Con il termine di «acque destinate al consumo umano» si intendono le acque trattate o non trattate, di uso potabile, per la preparazione di cibi e bevande o per altri usi domestici, a prescindere dalla loro origine, fornite tramite una rete di distribuzione oppure mediante cisterne, in bottiglie o in contenitori.
In Italia la principale normativa di riferimento è il Decreto legislativo 2 febbraio 2001, n. 31, che ha la finalità di proteggere la salute umana dagli effetti negativi derivanti dalla contaminazione delle acque, garantendone la salubrità.
Nell’antichità, e comunque fino a tempi recenti, i parametri utilizzati per valutare un’acqua potabile erano essenzialmente di natura organolettica, ovvero basati sulla capacità degli organi di senso di percepire difformità da quella che era ritenuta l’acqua ideale, che doveva essere il più possibile limpida, incolore, inodore e insapore. Per renderla tale si effettuavano operazioni di decantazione e filtrazione.
Strumentazioni di laboratorio sempre più sofisticate permettono oggi di rilevare la presenza di inquinanti (metalli pesanti, pesticidi, arsenico etc..) in concentrazioni sempre più modeste, inoltre la stragrande maggioranza delle sostanze presenti nell’acqua sono impercettibili agli organi di senso e per questo motivo, in passato, la loro presenza non poteva essere valutata. Ecco perché alcune acque che un tempo erano ritenute potabili oggi, secondo le attuali conoscenze scientifiche e le norme che regolamentano il settore, non lo sono più.
L’acqua potabile, indipendentemente dalla categoria alla quale appartiene, deve essere salubre e pulita, ovvero non deve contenere microrganismi né altre sostanze in concentrazioni tali da rappresentare un potenziale pericolo per la salute umana.
Per assicurare ciò le attuali norme, recepite a livello di Comunità Europea, definiscono i requisiti di potabilità attraverso il monitoraggio di numerosi parametri, per ognuno dei quali è stato fissato un limite di concentrazione.
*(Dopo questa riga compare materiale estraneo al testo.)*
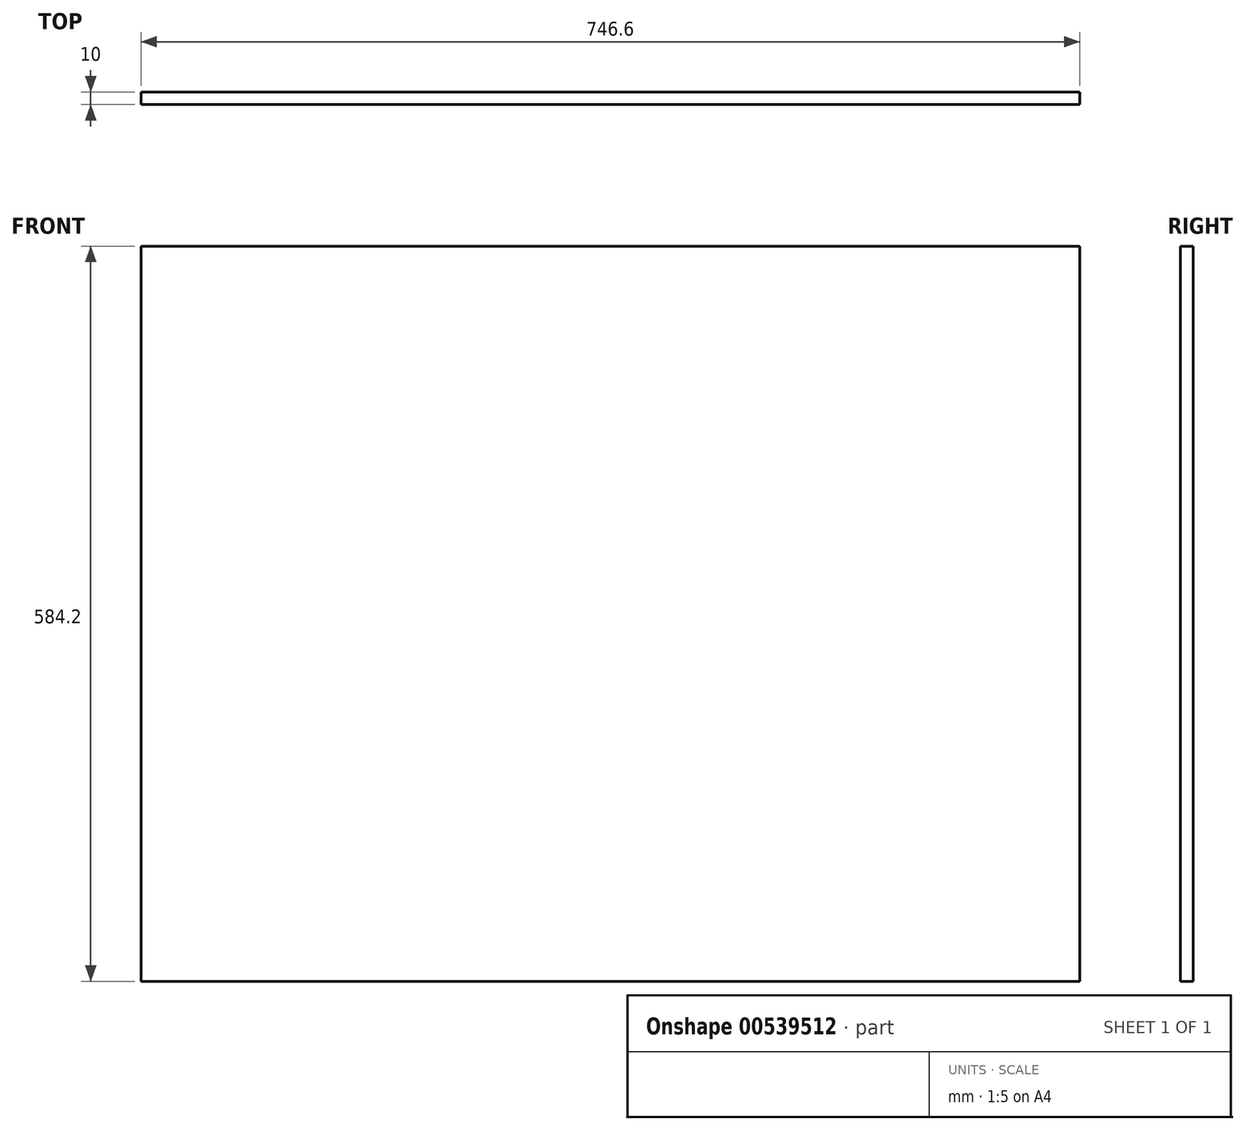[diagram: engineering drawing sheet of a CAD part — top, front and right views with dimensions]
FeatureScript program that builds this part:
annotation { "Feature Type Name" : "Feature", "Feature Type Description" : "" }
export const myFeature = defineFeature(function(context is Context, id is Id, definition is map)
    precondition{}
    {
        {
            var Q0;
            Q0=qCreatedBy(makeId("Front.planeOp"),FACE);
            var sketch = newSketch(context, id + "F0", { "sketchPlane" : qUnion([Q0])});
            skLineSegment(sketch, "E0.bottom", {"start": v(373.3, -292.1) * mm, "end": v(-373.3, -292.1) * mm});
            skLineSegment(sketch, "E0.top", {"start": v(373.3, 292.1) * mm, "end": v(-373.3, 292.1) * mm});
            skLineSegment(sketch, "E0.left", {"start": v(373.3, -292.1) * mm, "end": v(373.3, 292.1) * mm});
            skLineSegment(sketch, "E0.right", {"start": v(-373.3, -292.1) * mm, "end": v(-373.3, 292.1) * mm});
            skPoint(sketch, "E0.middle", {"position": v(0, 0) * mm});
            skSolve(sketch);
        }
        {
            var Q0;
            Q0=makeQuery(id+"F0.imprint","IMPRINT",FACE,{"disambiguationData":[TD([[makeQuery(id+"F0.imprint","IMPRINT",EDGE,{"derivedFrom":sQuery(id+"F0.wireOp",EDGE,"E0.bottom")}),-1.0]])]});
            extrude(context, id + "F1", {"entities" : qUnion([Q0]), "depth" : 10 * mm});
        }
    });
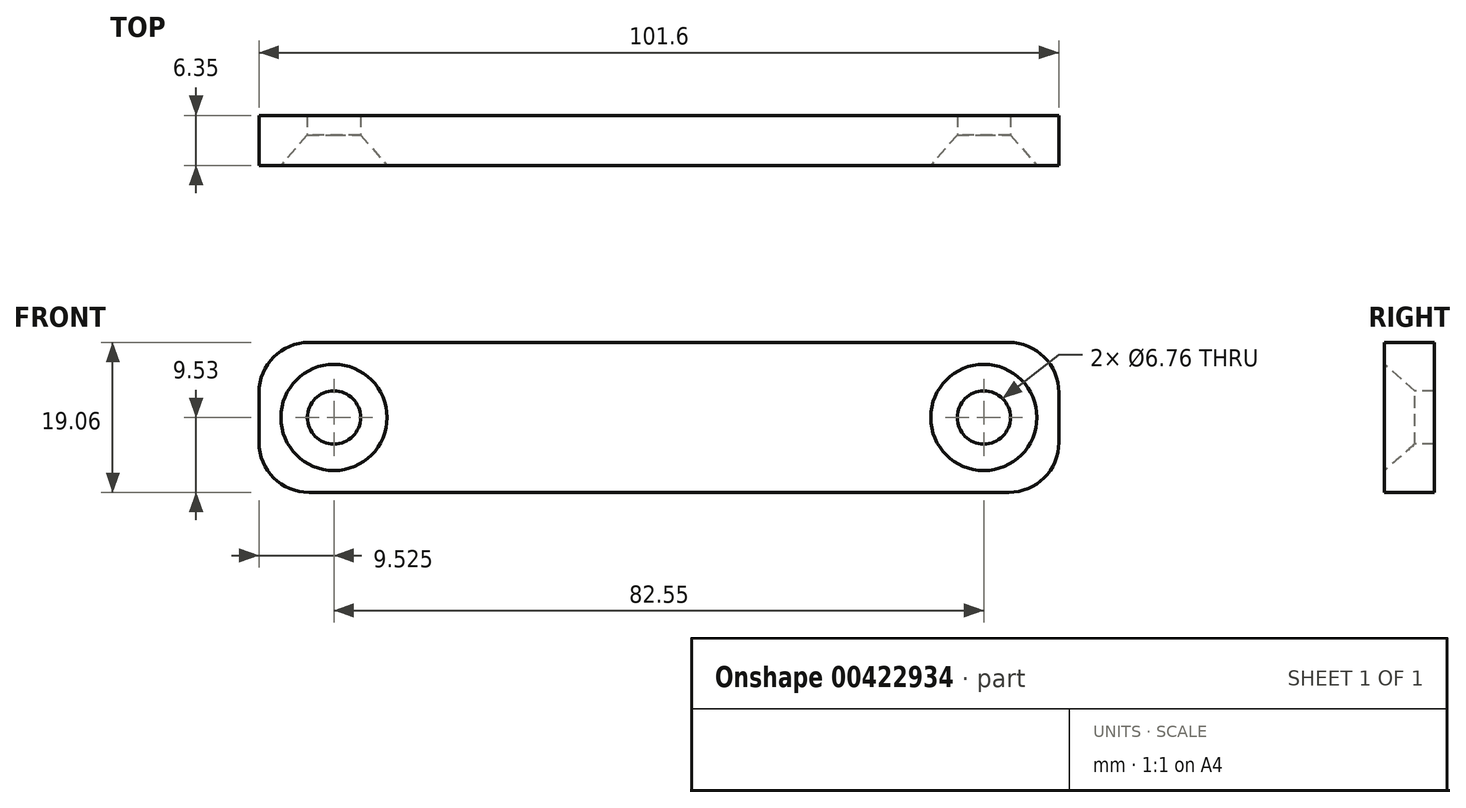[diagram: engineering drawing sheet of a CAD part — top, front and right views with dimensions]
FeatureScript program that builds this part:
annotation { "Feature Type Name" : "Feature", "Feature Type Description" : "" }
export const myFeature = defineFeature(function(context is Context, id is Id, definition is map)
    precondition{}
    {
        {
            var Q0;
            Q0=qCreatedBy(makeId("Front.planeOp"),FACE);
            var sketch = newSketch(context, id + "F0", { "sketchPlane" : qUnion([Q0])});
            skLineSegment(sketch, "E0.bottom", {"start": v(50.8, 9.52) * mm, "end": v(-50.8, 9.52) * mm});
            skLineSegment(sketch, "E0.top", {"start": v(50.8, -9.53) * mm, "end": v(-50.8, -9.53) * mm});
            skLineSegment(sketch, "E0.left", {"start": v(50.8, 9.52) * mm, "end": v(50.8, -9.53) * mm});
            skLineSegment(sketch, "E0.right", {"start": v(-50.8, 9.52) * mm, "end": v(-50.8, -9.53) * mm});
            skPoint(sketch, "E0.middle", {"position": v(0, 0) * mm});
            skSolve(sketch);
        }
        {
            var Q0;
            Q0 = qSketchRegion(id + "F0", true);
            extrude(context, id + "F1", {"entities" : qUnion([Q0]), "depth" : 6.35 * mm});
        }
        {
            var Q0;
            Q0=makeQuery(id+"F1.opExtrude","CAP_FACE",FACE,{"disambiguationData":[OSD([sQuery(id+"F0.wireOp",EDGE,"E0.bottom"),sQuery(id+"F0.wireOp",EDGE,"E0.top"),sQuery(id+"F0.wireOp",EDGE,"E0.left"),sQuery(id+"F0.wireOp",EDGE,"E0.right")])],"isStart":false});
            var sketch = newSketch(context, id + "F2", { "sketchPlane" : qUnion([Q0])});
            skCircle(sketch, "E1", {"center": v(41.28, 0) * mm, "radius": 3.18 * mm});
            skCircle(sketch, "E2", {"center": v(-41.28, 0) * mm, "radius": 3.18 * mm});
            skSolve(sketch);
        }
        {
            var Q0;
            Q0=sQuery(id+"F2.wireOp",VERTEX,"E2.center");
            var Q1;
            Q1=sQuery(id+"F2.wireOp",VERTEX,"E1.center");
            var Q2;
            Q2=makeQuery(id+"F1.opExtrude","SWEPT_BODY",BODY,{"disambiguationData":[OSD([sQuery(id+"F0.wireOp",EDGE,"E0.bottom"),sQuery(id+"F0.wireOp",EDGE,"E0.top"),sQuery(id+"F0.wireOp",EDGE,"E0.left"),sQuery(id+"F0.wireOp",EDGE,"E0.right")])]});
            hole(context, id + "F3", {"style" : HoleStyle.C_SINK, "endStyle" : HoleEndStyle.THROUGH, "standardTappedOrClearance" : lookupTablePath({ "standard" : "ANSI", "fit" : "Normal (ASME)", "size" : "1/4", "type" : "Clearance" }), "standardBlindInLast" : lookupTablePath({ "fit" : "Free", "standard" : "ANSI", "size" : "1/4", "type" : "Clearance" }), "holeDiameter" : 6.76 * mm, "cSinkDiameter" : 13.5 * mm, "cSinkAngle" : 82 * degree, "isTappedThrough" : true, "tappedDepth" : 12.7 * mm, "tapClearance" : 3, "locations" : qUnion([Q0, Q1]), "scope" : qUnion([Q2])});
        }
        {
            var Q0;
            Q0=makeQuery(id+"F1.opExtrude","SWEPT_EDGE",EDGE,{"disambiguationData":[OSD([sQuery(id+"F0.wireOp",EDGE,"E0.bottom"),sQuery(id+"F0.wireOp",EDGE,"E0.right")])]});
            var Q1;
            Q1=makeQuery(id+"F1.opExtrude","SWEPT_EDGE",EDGE,{"disambiguationData":[OSD([sQuery(id+"F0.wireOp",EDGE,"E0.top"),sQuery(id+"F0.wireOp",EDGE,"E0.right")])]});
            var Q2;
            Q2=makeQuery(id+"F1.opExtrude","SWEPT_EDGE",EDGE,{"disambiguationData":[OSD([sQuery(id+"F0.wireOp",EDGE,"E0.top"),sQuery(id+"F0.wireOp",EDGE,"E0.left")])]});
            var Q3;
            Q3=makeQuery(id+"F1.opExtrude","SWEPT_EDGE",EDGE,{"disambiguationData":[OSD([sQuery(id+"F0.wireOp",EDGE,"E0.bottom"),sQuery(id+"F0.wireOp",EDGE,"E0.left")])]});
            fillet(context, id + "F4", {"entities" : qUnion([Q0, Q1, Q2, Q3]), "radius" : 6.35 * mm, "tangentPropagation" : true, "allowEdgeOverflow" : false});
        }
    });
In particolare il D.Lgs 31/2001 (Attuazione della direttiva 98/83/CE relativa alla qualità delle acque destinate al consumo umano), con le sue successive modifiche ed integrazioni, prevede il controllo di 53 parametri, così suddivisi:
- 2 parametri microbiologici (5 per le acque messe in vendita in bottiglia o in contenitori);
- 28 parametri “chimici”, riguardanti elementi indesiderabili e tossici, per i quali sono fissati limiti imperativi di concentrazione (salvo concessione di deroghe);
- 21 parametri “indicatori”, riguardanti elementi caratterizzanti, per i quali sono stabiliti valori consigliati che non dovrebbero essere superati;
- 2 parametri di radioattività.
Secondo i più recenti dati dell’Istituto Nazionale di Statistica (ISTAT) il volume d’acqua prelevato per uso potabile dalle fonti di approvvigionamento presenti in Italia è pari ad una quantità giornaliera per persona di 428 litri, il più alto nell’Unione Europea.
Circa la metà (47,9%) del volume di acqua prelevata non raggiunge il rubinetto, a causa delle dispersioni della rete dovute a tubature vecchie e a scarsa manutenzione. L’erogazione giornaliera per uso potabile è quantificabile in 220 litri per abitante.